The $27.5 million project is the largest construction effort undertaken at UH Parma Medical Center in over 30 years. Additionally, UH Parma introduced the system’s first Lung Nodule Clinic and a new linear accelerator for radiation therapy at UH Parma Seidman Cancer Center.

“The goal was to provide health care for a community that didn’t have convenient access to it,” said Bryan Finger, Director of Clinical Operations, UH Samaritan Medical Center.
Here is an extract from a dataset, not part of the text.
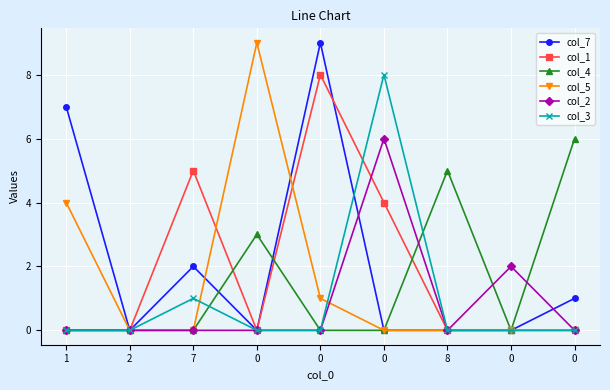

How many categories are shown in the chart?

9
Further south, UH Samaritan Medical Center received $1.7 million in support from Samaritan Hospital Foundation to advance programmatic and capital needs, including an expanded cardiac catheterization lab. Nearby, UH also opened UH Samaritan Richland Health Center to serve a medically underserved region in Richland County. The $17 million ambulatory health center provides urgent care, physician suites and imaging services.

Other new UH urgent cares opened in New London and Huron County. UH Samaritan Urgent Care moved to accommodate the addition of telehealth services in its prior location. UH Orthopedic Injury Clinics were also introduced in 2019 at UH Broadview Heights Health Center, UH Ahuja and UH Geauga medical centers, to provide walk-in patients with immediate care of broken bones, sprains and strains.